Poverty is a political choice, and ending it is possible should those in powers choose to
Jen Clark is Economic Social & Cultural Rights Lead at Amnesty International UK
Last week the Government announced £5bn of welfare cuts, which will see the eligibility criteria for Personal Independence Payment (PIP) tightened, and the health element of universal credit reduced for new claimants. The DWP’s own impact assessments show that the impact of the cuts will be brutal, with 250,000 people, including 50,000 children pushed into poverty.
For many of the 16 million people in the UK already living below the poverty line the impact will be further destitution. Many more people will have to rely on food banks and plunging into debt to eat, stay warm, and prevent their children from living in poverty. These changes to social security create a brutal domino effect where people’s right to food, health and housing collapse one after another.
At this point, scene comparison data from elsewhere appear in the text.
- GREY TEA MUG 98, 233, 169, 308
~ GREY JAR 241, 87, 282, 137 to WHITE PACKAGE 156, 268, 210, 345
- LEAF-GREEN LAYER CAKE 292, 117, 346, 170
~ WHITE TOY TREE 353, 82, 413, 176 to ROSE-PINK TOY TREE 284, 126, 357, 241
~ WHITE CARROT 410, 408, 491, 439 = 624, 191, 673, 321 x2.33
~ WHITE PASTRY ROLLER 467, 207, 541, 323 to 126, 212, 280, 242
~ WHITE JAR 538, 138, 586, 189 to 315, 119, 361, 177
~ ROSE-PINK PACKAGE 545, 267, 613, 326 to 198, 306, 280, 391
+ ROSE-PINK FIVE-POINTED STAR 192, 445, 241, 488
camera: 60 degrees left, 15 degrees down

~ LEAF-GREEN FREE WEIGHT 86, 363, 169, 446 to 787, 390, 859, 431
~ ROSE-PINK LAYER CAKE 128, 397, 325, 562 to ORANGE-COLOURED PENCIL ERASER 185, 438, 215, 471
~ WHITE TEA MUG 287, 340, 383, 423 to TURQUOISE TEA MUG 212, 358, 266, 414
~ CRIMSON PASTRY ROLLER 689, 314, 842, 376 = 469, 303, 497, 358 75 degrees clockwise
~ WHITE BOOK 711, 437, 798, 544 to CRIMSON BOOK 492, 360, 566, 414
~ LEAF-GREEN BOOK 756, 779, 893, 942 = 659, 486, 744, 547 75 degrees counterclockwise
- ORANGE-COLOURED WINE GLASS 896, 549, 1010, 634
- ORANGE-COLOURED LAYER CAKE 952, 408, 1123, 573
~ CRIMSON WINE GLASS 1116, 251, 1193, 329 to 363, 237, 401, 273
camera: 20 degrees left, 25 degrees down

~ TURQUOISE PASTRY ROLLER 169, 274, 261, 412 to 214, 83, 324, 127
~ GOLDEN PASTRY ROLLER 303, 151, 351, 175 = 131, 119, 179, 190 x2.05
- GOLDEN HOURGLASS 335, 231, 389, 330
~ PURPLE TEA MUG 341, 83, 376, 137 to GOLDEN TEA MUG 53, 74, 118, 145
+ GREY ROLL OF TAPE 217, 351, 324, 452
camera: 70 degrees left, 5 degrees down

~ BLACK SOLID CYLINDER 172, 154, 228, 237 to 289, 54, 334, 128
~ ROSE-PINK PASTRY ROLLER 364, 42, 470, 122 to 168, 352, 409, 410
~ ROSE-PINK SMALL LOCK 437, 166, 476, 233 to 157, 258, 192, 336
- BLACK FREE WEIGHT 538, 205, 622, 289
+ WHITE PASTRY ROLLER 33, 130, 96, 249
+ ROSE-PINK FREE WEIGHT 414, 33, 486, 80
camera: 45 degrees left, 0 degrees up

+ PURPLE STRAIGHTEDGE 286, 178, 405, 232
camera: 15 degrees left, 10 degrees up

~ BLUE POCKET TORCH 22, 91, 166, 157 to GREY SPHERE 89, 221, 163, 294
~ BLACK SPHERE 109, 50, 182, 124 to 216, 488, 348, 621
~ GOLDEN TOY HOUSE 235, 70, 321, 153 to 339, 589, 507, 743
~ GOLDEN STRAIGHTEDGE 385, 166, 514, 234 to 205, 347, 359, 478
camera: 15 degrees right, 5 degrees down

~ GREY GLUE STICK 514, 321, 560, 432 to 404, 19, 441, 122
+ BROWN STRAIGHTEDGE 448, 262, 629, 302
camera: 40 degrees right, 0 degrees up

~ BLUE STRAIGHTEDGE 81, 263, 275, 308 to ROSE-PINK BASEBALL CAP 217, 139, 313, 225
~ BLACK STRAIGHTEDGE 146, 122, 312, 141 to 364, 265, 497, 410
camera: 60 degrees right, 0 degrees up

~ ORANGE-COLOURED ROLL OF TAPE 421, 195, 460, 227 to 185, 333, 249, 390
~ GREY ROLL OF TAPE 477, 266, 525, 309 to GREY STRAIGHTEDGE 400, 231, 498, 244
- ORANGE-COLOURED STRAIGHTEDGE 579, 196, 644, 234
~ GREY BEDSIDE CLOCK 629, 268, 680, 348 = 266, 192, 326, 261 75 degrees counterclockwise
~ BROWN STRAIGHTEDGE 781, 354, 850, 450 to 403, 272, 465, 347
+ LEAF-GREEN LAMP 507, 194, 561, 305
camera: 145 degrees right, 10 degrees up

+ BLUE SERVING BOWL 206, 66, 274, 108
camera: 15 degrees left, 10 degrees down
For instance, a disabled person loses their PIP, meaning their carer also loses their Carer’s Allowance, meaning the carer faces sanctions for not finding work, and then on top of losing their PIP, the disabled person loses the support they need to wash, use the toilet, dress and eat.
We will ultimately see vulnerable people left at extreme risk of harm, and many others forced into debt, poverty and extreme stress, causing a further rise in mental and physical health problems across the country. This will put even more strain on the NHS and local authorities, requiring the Government to make bigger investments in an attempt to solve problems caused by their own cuts.
This government seems to have forgotten that social security is a human right and the bedrock of a civilised society. The protection that social security provides is how we ensure people can eat and live safely with their families and in communities, no matter their circumstances. It’s how we ensure that everyone in our society, no matter their challenges, can live their lives in dignity and with their basic needs met.
The Government likes to boast that the UK leads the world in respecting international law. But that includes economic, cultural and social rights, the right to food and a home for instance, which as the cuts to disability benefits show, the Government is failing to provide to many of its own citizens. Indeed, only last month, the UN concluded that the UK Government is failing in their approach to tackling poverty in the concluding observations on the UKs report to the Committee for Cultural, Economic and Social Rights.
The Government justifies these cuts by claiming that they are ‘getting people back into work’. But to do so in a meaningful way would require them to acknowledge the interdependencies in peoples’ lives that act as a barrier to them engaging with work or earning enough to make ends meet. Many people living in poverty are in work in the UK, and DWP research from 2025 found that 41% of people who claim health or disability benefits were on an NHS waiting list and half felt their ability work was dependent on getting this treatment. People need support to overcome the barriers into decent work, investment in skills, decent social care, childcare, timely healthcare and where these are not in place or someone simply cannot work, they need social security to step in not punishment and stigma.
Poverty is a political choice. Ending it is perfectly possible should those in power choose to, but tragically successive Governments have instead chosen to exacerbate the problem without a clear mechanism to be held accountable. When it comes to balancing the books, successive Governments have chosen to put the squeeze on the people with the lowest incomes first rather than look to those who can afford to contribute more. Instead of investing in social security they’ve chosen to run roughshod over our human rights, at huge personal cost to families across the country.
The social security system isn’t fit for purpose, and it needs reform to recentre human rights principles, dignity and respect to protect people from hunger and hardship. It must be non-negotiable in a relatively wealthy country like ours that the government prioritises reversing poverty not worsening it.